Finite order of an element $f(g)$ of a homomorphism $f$ 
Let $G$ and $K$ be groups and $f:G\rightarrow K$ be a group
  homomorphism. Suppose $g\in G$ has finite order $n$. Prove that
  $\mathrm{ord}(f(g))$ is finite and divides $n$.

How can I fix this proof?
We know $g^n=e$. Since $f$ is a homomorphism, then $[f(g)]^n = f(g^n)=f(e)=e$. Let $k\mid n$ and $j\mid n$. Then we can choose the smallest $k$ such that $[f(g)^k]^j=[f(g)]^n$. Thus, $\mathrm{ord}(f(g))=k$ where $k\mid n$.
This logic seems shaky. How can I improve it? Thanks!
 A: I like to see the order of an element $g\in G$ as the cardinality of
$$
\langle g\rangle=\{g^n:n\in\mathbb{Z}\}
$$
(a natural number in case it's finite, infinity otherwise).
If you know this characterization, then you can observe that $f$ induces a surjective homomorphism $\tilde{f}\colon\langle g\rangle\to\langle f(g)\rangle$ and so, by the homomorphism theorem
$$
\langle f(g)\rangle\cong \langle g\rangle/\ker\tilde{f}
$$
which implies your assert, by Lagrange's theorem.
Now let's prove the characterization of the order. Consider the unique homomorphism $\varepsilon_g\colon \mathbb{Z}\to G$ such that $\varepsilon_g(1)=g$, that is, $\varepsilon_g(n)=g^n$. Then the image of $\varepsilon_g$ is precisely $\langle g\rangle$ and so
$$
\langle g\rangle\cong \mathbb{Z}/\ker\varepsilon_g
$$
If $\ker\varepsilon_g=\{0\}$, then $\varepsilon_g$ is injective, so $g^n\ne1$ for $n>0$, which means that $g$ has infinite order and that $\langle g\rangle$ is infinite. Otherwise, $\ker\varepsilon_g=k\mathbb{Z}$ with $k>0$.

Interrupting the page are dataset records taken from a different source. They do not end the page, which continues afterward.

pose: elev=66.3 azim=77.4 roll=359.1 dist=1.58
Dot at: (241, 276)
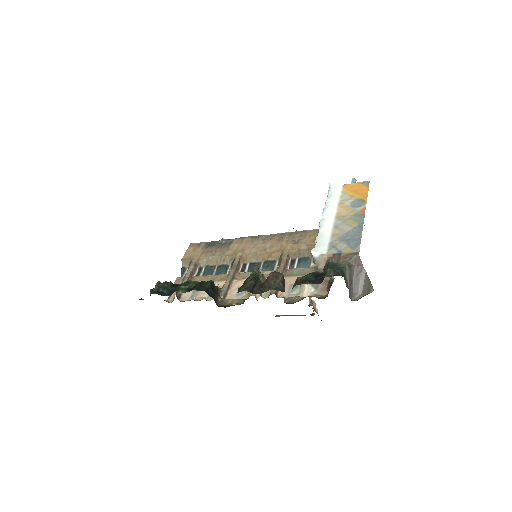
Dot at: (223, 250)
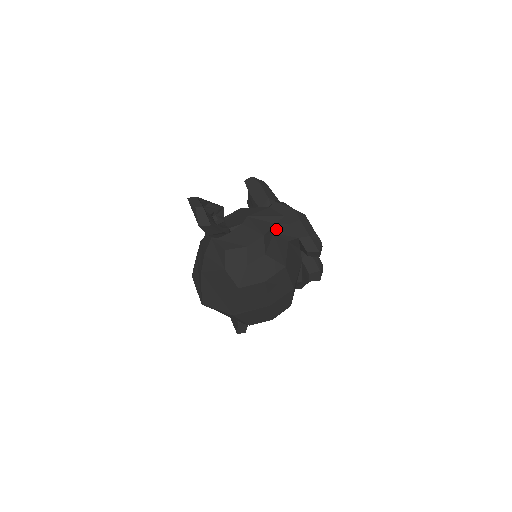
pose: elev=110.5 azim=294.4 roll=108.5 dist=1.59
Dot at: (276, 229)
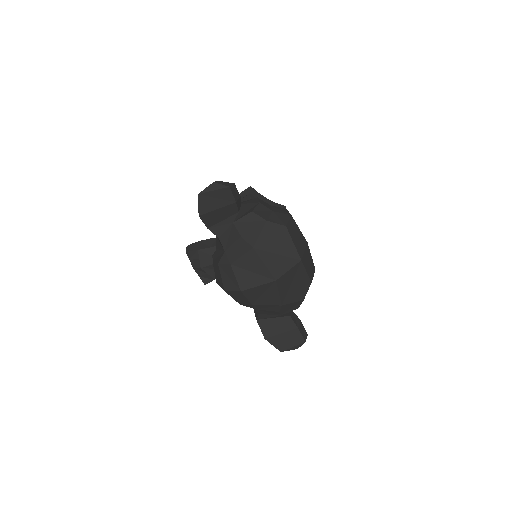
Dot at: occluded
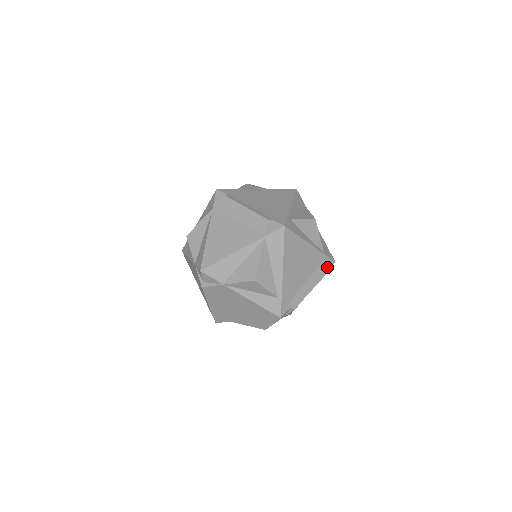
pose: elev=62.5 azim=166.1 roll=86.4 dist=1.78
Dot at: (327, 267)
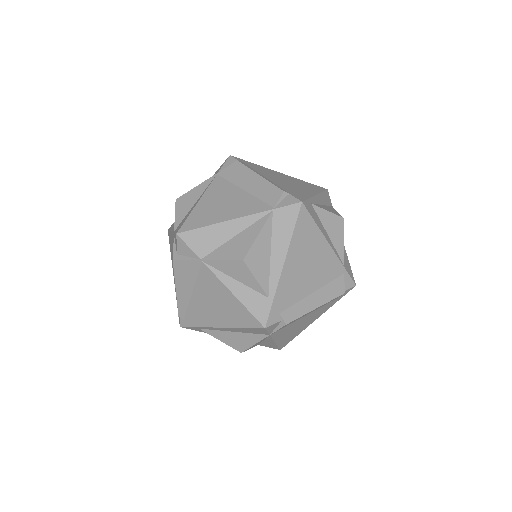
Dot at: (344, 286)
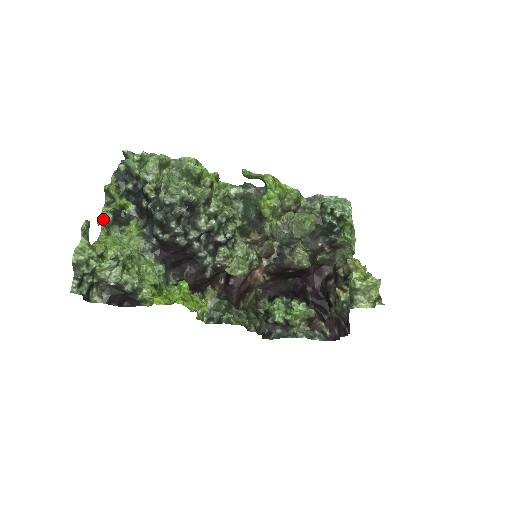
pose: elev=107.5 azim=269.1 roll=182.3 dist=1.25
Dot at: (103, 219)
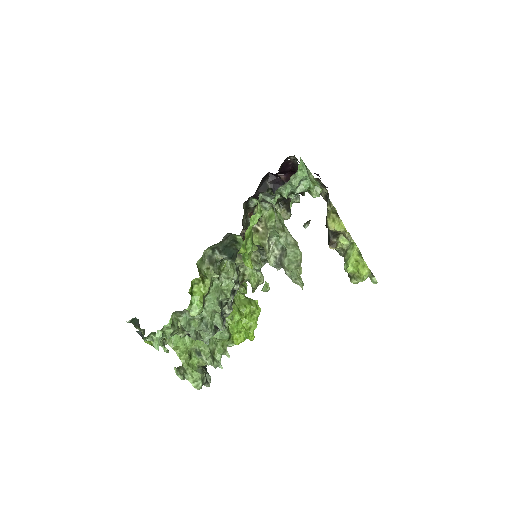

In this case $|\langle g\rangle|=|\mathbb{Z}/k\mathbb{Z}|$. Moreover $g^k=1$, as $k\in\ker\varepsilon_g$. To finish off, observe that, for $0<r<k$, $r\notin\ker\varepsilon_g$, so $g^r\ne1$. Thus $k$ is indeed the minimum exponent $m>0$ such that $g^m=1$.